¿Y de ahí?

Consumidores: La obsolescencia programada y el derecho a reparar

Combatir la contaminación para mitigar el cambio climático es uno de los desafíos a la humanidad más importantes, que puede contribuir a la viabilidad del futuro más inmediato. Pese a la urgencia de atenderlo, las medidas con frecuencia se resumen a la buena voluntad de las personas en tomar acciones casi intrascendentes como separar la basura, no tirarla en la calle y evitar los popotes, cuando el problema tiene raíces mucho más profundas, que tocan intereses en todo el mundo.

Se ha buscado trasladar al consumidor individual la responsabilidad del manejo de los residuos que genera el sistema de producción mundial. Todo en aras de proteger a las empresas y capitales de asumir la parte que les toca, porque son ellos con su producción masiva de PET y otros desechables altamente tóxicos quienes condicionan al consumidor, al que no le queda más que comprar lo que hay disponible o complicarse la existencia más allá de lo razonable al intentar reducir la contaminación y costos ambientales que su estilo de vida genera.

En el seno de la Unión Europea ha tomado auge la política del derecho a reparar, por la cual se ha impuesto a los fabricantes de electrodomésticos como lavadoras, refrigeradores y televisiones la obligación de prestar las facilidades y garantías necesarias para que sus productos se puedan reparar hasta 10 años después de su venta. Porque, usualmente, los consumidores no quieren comprar un aparato nuevo, sino reparar el que tienen, aunque las empresas han hecho todo lo posible por orillarnos a comprarles de nuevo cada vez más pronto, al punto de hacer productos casi desechables.
################
APLICA LO LEÍDO:
[1] Responde estas preguntas sobre el texto del derecho a reparar:
(a) ¿Qué tres acciones casi intrascendentes menciona como medidas habituales contra la contaminación?
(b) ¿Qué producen masivamente las empresas, según el texto?
(c) ¿Hasta cuántos años después de su venta deben poder repararse los electrodomésticos en la Unión Europea?
[2] Transcribe del texto del derecho a reparar el fragmento que va desde "En el seno de" hasta "productos casi desechables.", ambos incluidos.

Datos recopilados
################
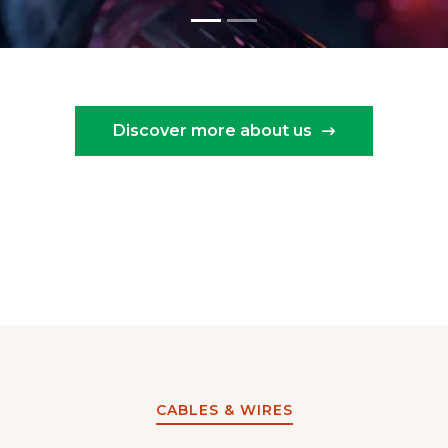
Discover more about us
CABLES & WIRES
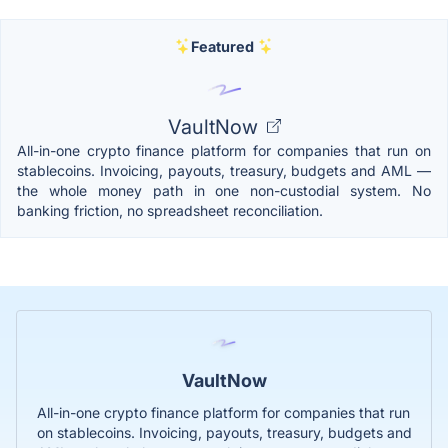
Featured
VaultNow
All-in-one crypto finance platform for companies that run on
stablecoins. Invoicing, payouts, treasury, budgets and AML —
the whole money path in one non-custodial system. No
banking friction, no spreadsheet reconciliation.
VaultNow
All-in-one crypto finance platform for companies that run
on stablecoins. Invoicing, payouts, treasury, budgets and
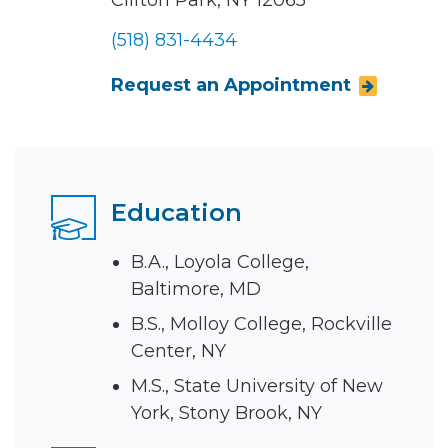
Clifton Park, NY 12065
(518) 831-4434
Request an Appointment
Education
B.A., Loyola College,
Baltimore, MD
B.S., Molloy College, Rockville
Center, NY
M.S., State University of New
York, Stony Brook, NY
################
SOLUCIONES DEL EJERCICIO:
[1]
(a) Separar la basura, no tirarla en la calle y evitar los popotes.
(b) PET y otros desechables altamente tóxicos.
(c) Hasta 10 años.

[2]
En el seno de la Unión Europea ha tomado auge la política del derecho a reparar, por la cual se ha impuesto a los fabricantes de electrodomésticos como lavadoras, refrigeradores y televisiones la obligación de prestar las facilidades y garantías necesarias para que sus productos se puedan reparar hasta 10 años después de su venta. Porque, usualmente, los consumidores no quieren comprar un aparato nuevo, sino reparar el que tienen, aunque las empresas han hecho todo lo posible por orillarnos a comprarles de nuevo cada vez más pronto, al punto de hacer productos casi desechables.